» WHAT IS REQUIRED
An exact copy of every record is the expected answer.

» Items from a data source
• • • •

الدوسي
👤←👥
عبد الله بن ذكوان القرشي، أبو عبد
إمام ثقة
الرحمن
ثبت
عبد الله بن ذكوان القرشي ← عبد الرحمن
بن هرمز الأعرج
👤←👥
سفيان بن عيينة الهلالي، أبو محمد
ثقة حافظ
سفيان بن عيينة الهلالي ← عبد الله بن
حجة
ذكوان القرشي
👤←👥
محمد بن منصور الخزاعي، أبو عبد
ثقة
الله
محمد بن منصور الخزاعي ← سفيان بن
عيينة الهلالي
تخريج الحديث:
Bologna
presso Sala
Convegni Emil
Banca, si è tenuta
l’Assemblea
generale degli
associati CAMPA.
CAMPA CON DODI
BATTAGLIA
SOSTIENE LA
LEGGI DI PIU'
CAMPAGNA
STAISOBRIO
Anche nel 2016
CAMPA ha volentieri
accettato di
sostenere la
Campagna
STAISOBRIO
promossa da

• • • •

» TASK ANSWER
الدوسي
👤←👥
عبد الله بن ذكوان القرشي، أبو عبد
إمام ثقة
الرحمن
ثبت
عبد الله بن ذكوان القرشي ← عبد الرحمن
بن هرمز الأعرج
👤←👥
سفيان بن عيينة الهلالي، أبو محمد
ثقة حافظ
سفيان بن عيينة الهلالي ← عبد الله بن
حجة
ذكوان القرشي
👤←👥
محمد بن منصور الخزاعي، أبو عبد
ثقة
الله
محمد بن منصور الخزاعي ← سفيان بن
عيينة الهلالي
تخريج الحديث:
Bologna
presso Sala
Convegni Emil
Banca, si è tenuta
l’Assemblea
generale degli
associati CAMPA.
CAMPA CON DODI
BATTAGLIA
SOSTIENE LA
LEGGI DI PIU'
CAMPAGNA
STAISOBRIO
Anche nel 2016
CAMPA ha volentieri
accettato di
sostenere la
Campagna
STAISOBRIO
promossa da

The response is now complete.